Children born with congenital heart disease face the prospect of multiple operations as their bodies grow.
Synthetic materials to correct defects do not grow with their bodies, rapidly degenerate and need replacing, meaning children undergo three or four operations as they grow into young adults. But tissue engineering and stem cell therapy research are offering an innovative solution.
Massive progress
Massimo Caputo, BHF Professor of Congenital Heart Surgery at the University of Bristol, says the massive progress in child cardiac surgery over the last three decades with increased survival rates has created a new problem.
“These children come back for more operations because the material we use in surgery to correct and restore the anatomy is prosthetic and rapidly fails,” he adds.
Consequently, it does not grow with the child and can degenerate, meaning it needs replacing with repeated high risk open-heart operations. These can lead to psychological, as well as general, health problems with the repeated surgeries.
The massive progress in child cardiac surgery over the last three decades with increased survival rates has created a new problem.
Stem cells
Professor Caputo is working on research that focuses on using stem cells to bio-engineer tissues that ‘grow’ with the patient to avoid those repeated operations.
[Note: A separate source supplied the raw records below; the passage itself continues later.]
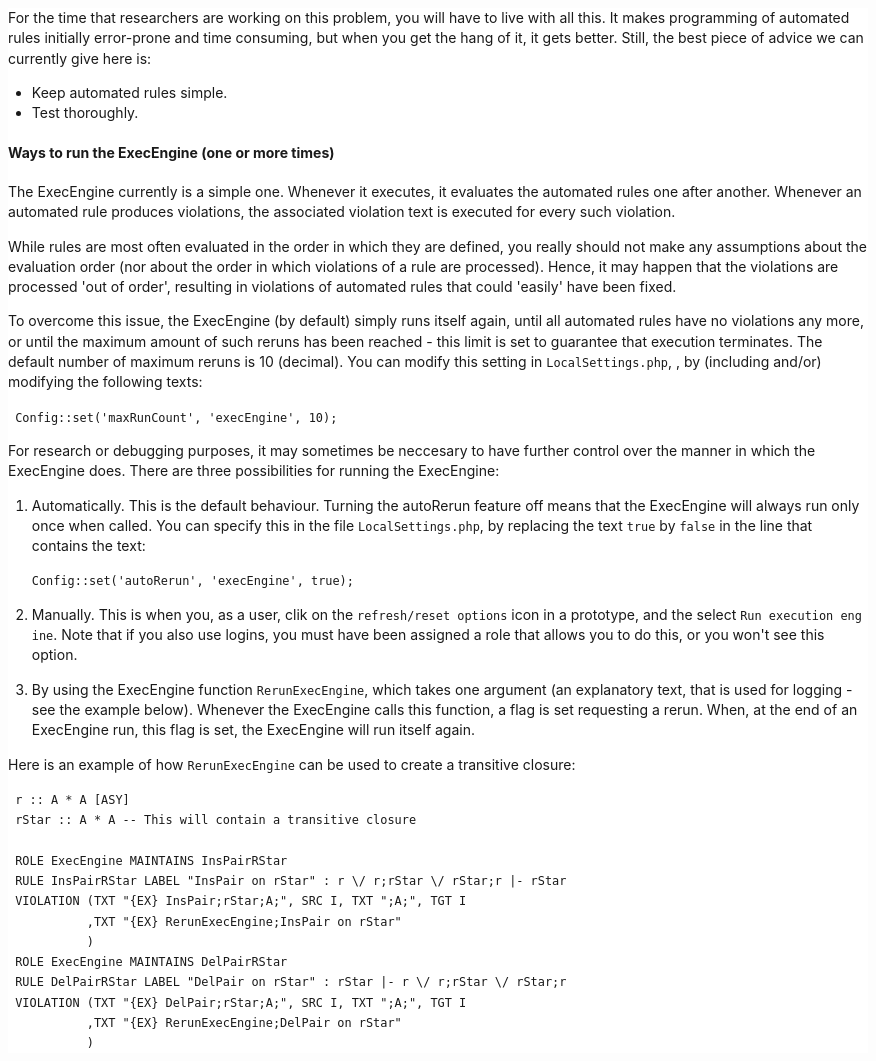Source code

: For the time that researchers are working on this problem, you will have to live with all this. It makes programming of automated rules initially error-prone and time consuming, but when you get the hang of it, it gets better. Still, the best piece of advice we can currently give here is:

* Keep automated rules simple.
* Test thoroughly.

#### Ways to run the ExecEngine \(one or more times\)

The ExecEngine currently is a simple one. Whenever it executes, it evaluates the automated rules one after another. Whenever an automated rule produces violations, the associated violation text is executed for every such violation.

While rules are most often evaluated in the order in which they are defined, you really should not make any assumptions about the evaluation order \(nor about the order in which violations of a rule are processed\). Hence, it may happen that the violations are processed 'out of order', resulting in violations of automated rules that could 'easily' have been fixed.

To overcome this issue, the ExecEngine \(by default\) simply runs itself again, until all automated rules have no violations any more, or until the maximum amount of such reruns has been reached - this limit is set to guarantee that execution terminates. The default number of maximum reruns is 10 \(decimal\). You can modify this setting in `LocalSettings.php`, , by \(including and/or\) modifying the following texts:

```text
 Config::set('maxRunCount', 'execEngine', 10);
```

For research or debugging purposes, it may sometimes be neccesary to have further control over the manner in which the ExecEngine does. There are three possibilities for running the ExecEngine:

1. Automatically. This is the default behaviour. Turning the autoRerun feature off means that the ExecEngine will always run only once when called. You can specify this in the file `LocalSettings.php`, by replacing the text `true` by `false` in the line that contains the text:

   `Config::set('autoRerun', 'execEngine', true);`

2. Manually. This is when you, as a user, clik on the `refresh/reset options` icon in a prototype, and the select `Run execution engine`. Note that if you also use logins, you must have been assigned a role that allows you to do this, or you won't see this option.
3. By using the ExecEngine function `RerunExecEngine`, which takes one argument \(an explanatory text, that is used for logging - see the example below\). Whenever the ExecEngine calls this function, a flag is set requesting a rerun. When, at the end of an ExecEngine run, this flag is set, the ExecEngine will run itself again.

Here is an example of how `RerunExecEngine` can be used to create a transitive closure:

```text
 r :: A * A [ASY]
 rStar :: A * A -- This will contain a transitive closure

 ROLE ExecEngine MAINTAINS InsPairRStar
 RULE InsPairRStar LABEL "InsPair on rStar" : r \/ r;rStar \/ rStar;r |- rStar
 VIOLATION (TXT "{EX} InsPair;rStar;A;", SRC I, TXT ";A;", TGT I
           ,TXT "{EX} RerunExecEngine;InsPair on rStar"
           )
 ROLE ExecEngine MAINTAINS DelPairRStar
 RULE DelPairRStar LABEL "DelPair on rStar" : rStar |- r \/ r;rStar \/ rStar;r
 VIOLATION (TXT "{EX} DelPair;rStar;A;", SRC I, TXT ";A;", TGT I
           ,TXT "{EX} RerunExecEngine;DelPair on rStar"
           )
```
Coupled with 3D printing and bio-printing to create accurate anatomical models of the material, the approach uses cells harvested from the mother’s umbilical cord as a diagnosis of CHD can be made during pregnancy.
Working with an NHS-approved gene and cell therapy unit at the Royal Free Hospital in London, a collaborative research programme (sponsored by the British Heart Foundation, The Sir Jules Thorn Charitable Trust and The Linder Foundation) aims to produce stem cell-seeded grafts that can be inserted during the corrective open-heart procedures in children born with heart defects.
Donor stem cells from umbilical cord tissue have been recently used at the Bristol Royal Hospital for Children on a sick baby, who is now aged one and thriving. But while the safety of the cell approach has been shown, the research has to undergo further efficacy trials and regulatory steps.
Clinical need
COVID-19 has slowed the research, but Professor Caputo hopes a product will be ready for trials in children within the next two years, with the aim of making such therapy more broadly available to treat CHD.
“We do need to find a better biological solution for the material we use in congenital heart surgery and we feel that stem cell technology is the way forward,” he adds.
“There is a real clinical need. If we do not find a better solution, we will really struggle to improve the long-term quality of life for these children.”